Caso a reforma fiscal em curso seja aprovada no Senado, com votação programada para terça-feira, dia 7, e seja sancionada pelo presidente Luís Inácio Lula da Silva (PT), teremos uma lei complementar determinando quais produtos serão incluídos na cesta básica isenta de impostos. A Associação Brasileira de Supermercados (Abras) enviou um estudo analisando os itens que consideram mais necessários para essa isenção fiscal.

Essa medida trará benefícios diretos aos consumidores, resultando na redução dos preços e aumentando o poder de compra. Tamara Obeide, estudante de 18 anos, destaca a importância dessa isenção especialmente para os produtos lácteos que são amplamente consumidos.

Cecília Gonçalves, assistente de serviços gerais de 30 anos, menciona que ficaria satisfeita com a redução se ela incluísse frutas e legumes, já que ela tem comprado quantidades menores desses itens para priorizar arroz, feijão e produtos de higiene.

Gaziele Ventura, assistente de 26 anos, enfatiza a necessidade da redução do preço da carne, que está incluso na lista dos 25 produtos elaborada pela Abras. Para ela, a possibilidade de comprar mais coisas se os impostos forem reduzidos é muito atrativa.

Já o aposentado Valdir Vieira, de 61 anos, embora esteja cético em relação à aprovação dessa medida, considera-a extremamente necessária para que seja possível adquirir mais produtos.

Romilso Ferreira é proprietário de um mercado e tem percebido que muitos clientes têm deixado de comprar itens não essenciais para focar apenas nos básicos, como o aumento do preço dos biscoitos.

Denyson do Prado, presidente da Associação Sul Mato Grosso de Supermercados (Amas), afirmou em entrevista ao Campo Grande News que, caso a cesta básica seja aprovada sem impostos, os preços serão reduzidos para os consumidores.
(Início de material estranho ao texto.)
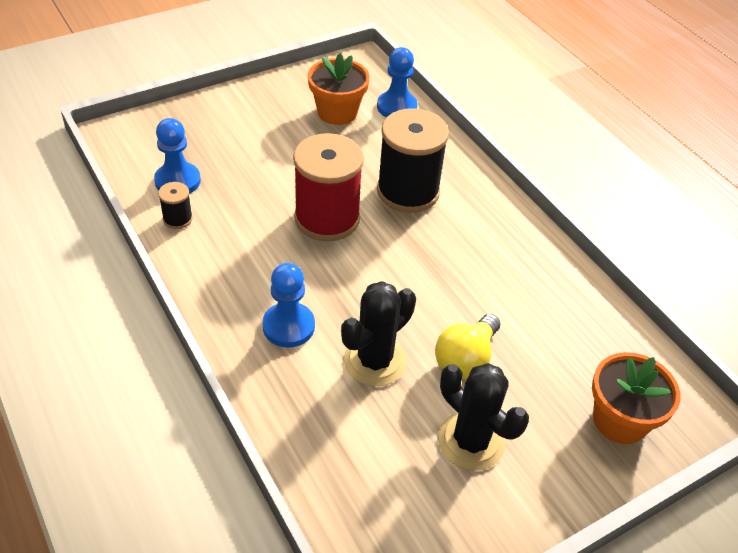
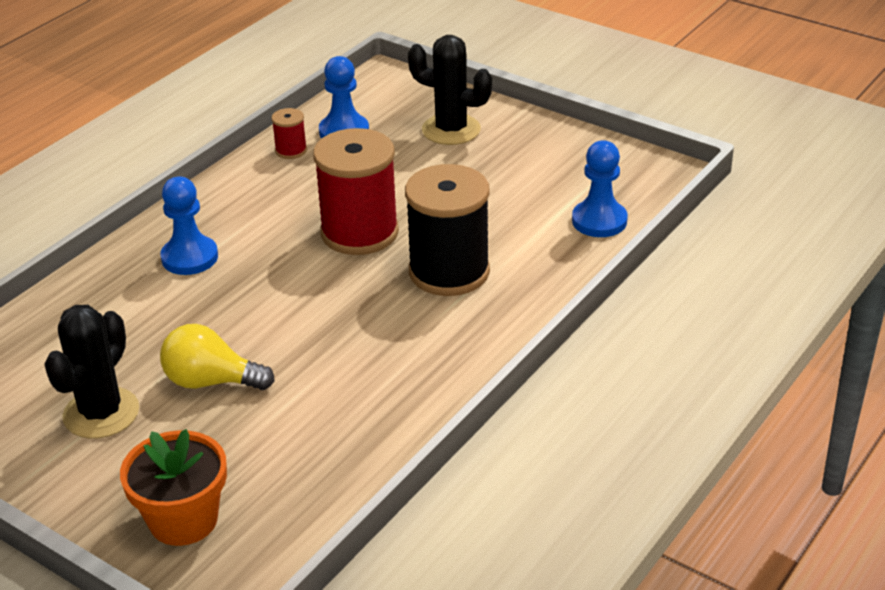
camera: 70 degrees right, 10 degrees down
black spool [158,182,193,229] -> red spool [271,108,307,159]
orange flower pot [308,53,370,125] -> none
black cactus [341,281,416,386] -> black cactus moved to [408,35,492,145]

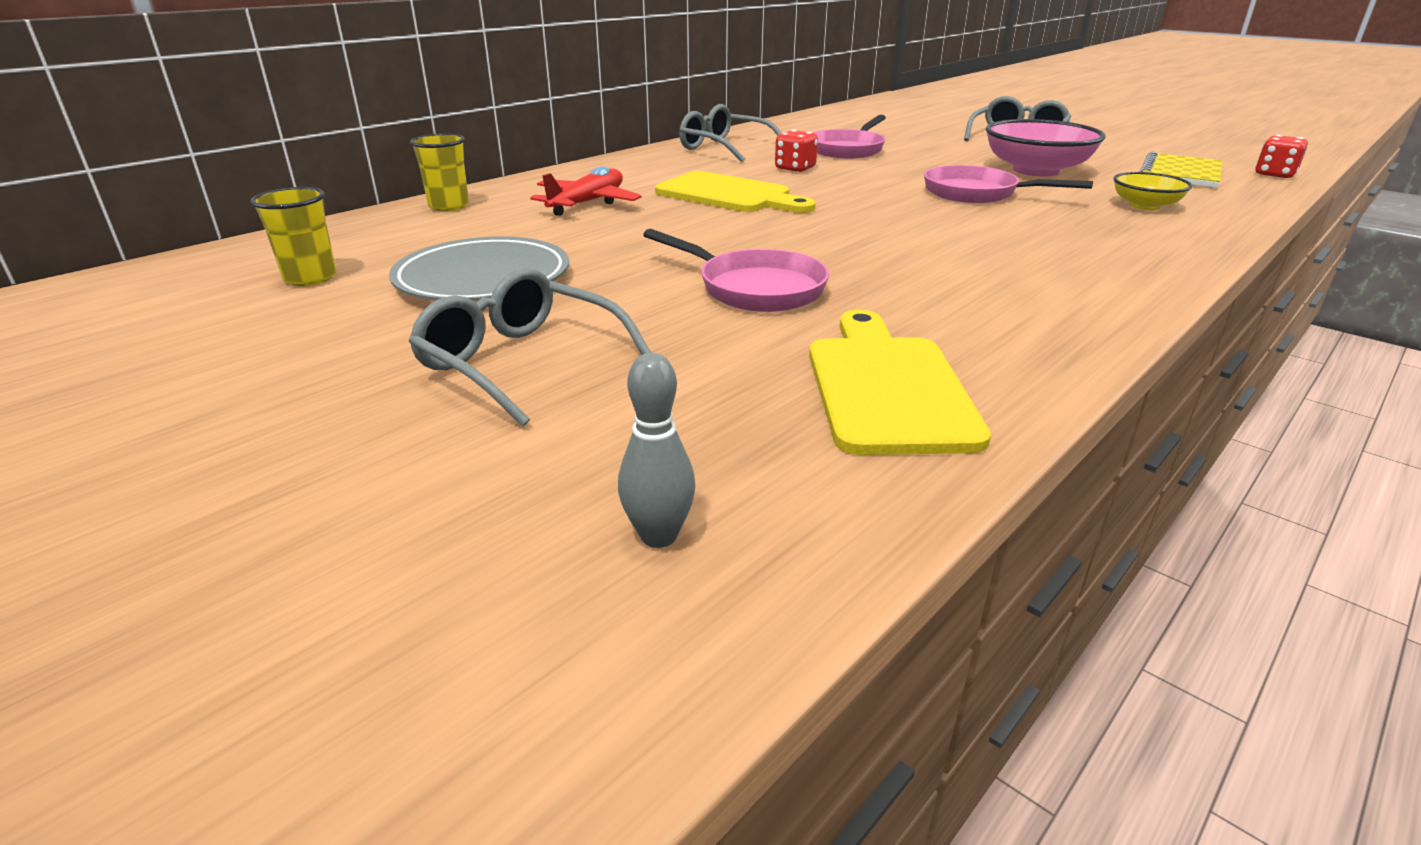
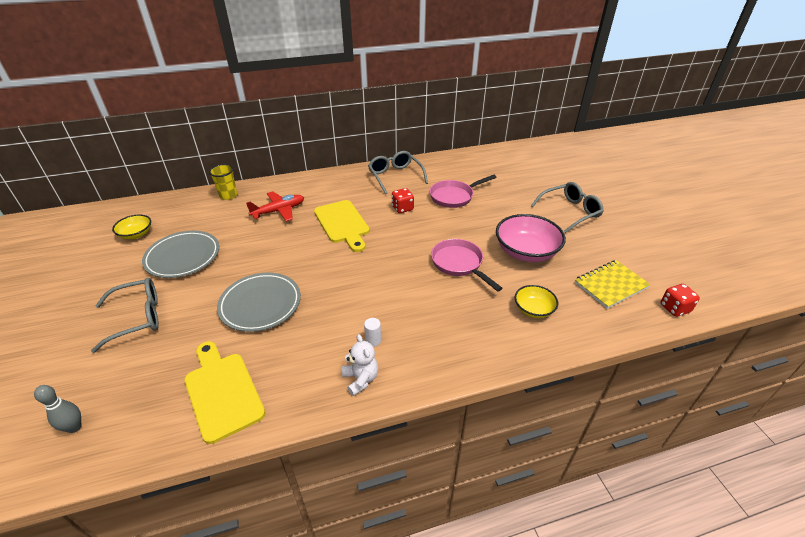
camera: 30 degrees right, 10 degrees up
yellow cup [250,187,337,286] -> yellow bowl [112,215,151,239]
grey glasses [408,268,651,427] -> grey glasses turned 90 degrees clockwise [91,278,159,353]
pink pan [643,229,829,312] -> grey plate [217,273,301,332]
yellow cutting board [809,310,991,455] -> yellow cutting board turned 60 degrees counterclockwise [184,341,265,444]
none -> white teddy bear [342,334,378,396]
none -> white cylinder [364,318,381,347]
Ele ressalta também que a isenção fiscal ainda está sendo discutida e a Abras está atuando no Senado para solicitar a inclusão de vários itens na lista.
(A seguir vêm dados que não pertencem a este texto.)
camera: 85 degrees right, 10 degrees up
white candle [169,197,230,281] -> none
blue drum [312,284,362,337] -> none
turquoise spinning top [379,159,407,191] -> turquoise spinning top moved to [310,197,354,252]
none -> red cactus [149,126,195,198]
A seguir, segue uma lista dos 25 produtos que poderão ser contemplados com essa isenção fiscal: proteínas como carne bovina, frango, porco, peixe e ovos; farinhas e massas como farinha de trigo, farinha de mandioca, farinha de milho, massa e pão francês; produtos lácteos como leite UHT, leite em pó, iogurte, bebida láctea fermentada, queijos e manteiga; cereais e leguminosas… [continuação não fornecida].

Resumo da Notícia
No ano de 2023, muitos consumidores estão optando por reduzir o número de produtos em suas compras mensais para garantir apenas os alimentos essenciais. Desde o início do ano, temos observado um aumento de quase 6% no preço do pão francês e um aumento de cerca de 5,25% nos preços dos iogurtes e outras bebidas lácteas.
Caso a reforma fiscal em curso seja aprovada no Senado, com votação programada para terça-feira, dia 7, e seja sancionada pelo presidente Luís Inácio Lula da Silva (PT), teremos uma lei complementar determinando quais produtos serão incluídos na cesta básica isenta de impostos.
A Associação Brasileira de Supermercados (Abras) enviou um estudo analisando os itens que consideram mais necessários para essa isenção fiscal.
Essa medida trará benefícios diretos aos consumidores, resultando na redução dos preços e aumentando o poder de compra.
A seguir, segue uma lista dos 25 produtos que poderão ser contemplados com essa isenção fiscal: proteínas como carne bovina, frango, porco, peixe e ovos; farinhas e massas como farinha de trigo, farinha de mandioca, farinha de milho, massa e pão francês; produtos lácteos como leite UHT, leite em pó, iogurte, bebida láctea fermentada, queijos e manteiga; cereais e leguminosas… [continuação não fornecida]

Com informações do site Campo Grande News.